Муж не мог прийти сразу, потому что, как озабоченно сказал милейший доктор, «M-r le professeur n'avait pas de pantalons». Я это хорошо себе представляла. Но через день он пришел, потому что доктор прислал ему свой костюм. Лекция, устроенная в русской колонии, дала ему первый заработок — четыреста марок.
— Четыреста марок, это двести кило белого хлеба. В СССР я не заработал бы этого в полгода.
Мне бессовестно не хотелось выздоравливать, но доктор не только меня вылечил, но доставил платье, пальто, шляпу, туфли, потому что все, что было на мне, можно было только сжечь.
Если б можно было также выжечь в памяти все, что испытала я за пятнадцать лет в СССР!
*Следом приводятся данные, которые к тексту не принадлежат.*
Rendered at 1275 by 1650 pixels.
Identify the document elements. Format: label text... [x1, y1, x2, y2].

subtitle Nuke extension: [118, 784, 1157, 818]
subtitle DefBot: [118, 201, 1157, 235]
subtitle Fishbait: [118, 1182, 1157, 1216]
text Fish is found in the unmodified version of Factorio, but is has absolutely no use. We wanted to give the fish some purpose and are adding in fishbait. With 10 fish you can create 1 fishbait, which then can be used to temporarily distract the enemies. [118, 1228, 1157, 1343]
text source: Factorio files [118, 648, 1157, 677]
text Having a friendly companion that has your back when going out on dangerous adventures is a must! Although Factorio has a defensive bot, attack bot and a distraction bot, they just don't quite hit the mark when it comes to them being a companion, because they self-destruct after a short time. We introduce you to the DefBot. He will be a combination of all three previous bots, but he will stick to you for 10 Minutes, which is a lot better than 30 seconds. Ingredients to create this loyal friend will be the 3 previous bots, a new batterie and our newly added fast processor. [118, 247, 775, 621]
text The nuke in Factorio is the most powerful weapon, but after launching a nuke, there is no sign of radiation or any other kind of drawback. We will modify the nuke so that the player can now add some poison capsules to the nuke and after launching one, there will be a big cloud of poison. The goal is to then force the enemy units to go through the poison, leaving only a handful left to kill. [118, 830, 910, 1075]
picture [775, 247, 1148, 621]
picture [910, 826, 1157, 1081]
Нет. На это я не имела права. Судьба оставила нам жизнь, чтобы мы сумели рассказать, как люди могут быть несчастны, в какой беде оказалась когда-то богатейшая страна, и как мало ценят свое счастье те, кто не бывал в этом море неволи и горя.
Конец
Т. Чернавина.Это не политическая книга, это повесть о женской советской доле в годы террора — 1930–1931. Не думаю, чтобы кто-нибудь из большевистского правительства верил в миф о «вредительстве», под лозунгом борьбы с которым осуществлялся террор. Во вредительство вообще никто не верил. На удивление всем, оно было объявлено новым проявлением классовой борьбы, раскрытие его стало частью внутренней политики и, как всегда при исполнении директив политбюро, проведено с максимальной энергией. Это усердие — массовые аресты, допросы с пристрастием, иногда и прямые пытки, расстрелы, ужасы лагерей и ссылки — проявлялось так, как будто это самое естественное для советской жизни, как людоедство для антропофагов. Бежавшие советские дипломаты и чекисты развернули такую картину цинизма правительственного аппарата, какую мало кто представляет себе в СССР. Но никто не сказал о жизни тех людей, которые обречены быть гражданами СССР. Не знаю даже, представляет ли само большевистское правительство, во что оно превратило существование своих подданных. С высот своего коммунистического величия оно не видит тех, кем правит, и презирает тех, кого губит. Ни дома, ни семьи, ни личной безопасности нет у гражданина «самой свободной страны в мире», как бы он ни был чист и безупречен по отношению к государству, с какой бы беззаветностью ни работал на свою страну. Он не человек, он раб, похуже крепостного или беглого негра. Как только имя его нужно для политических целей ГПУ, он объявляется врагом социалистического государства. Его ждет скорая смерть под расстрелом или медленная — на Соловках или в многочисленных других лагерях, на принудительных работах, не сравнимых с прежней каторгой.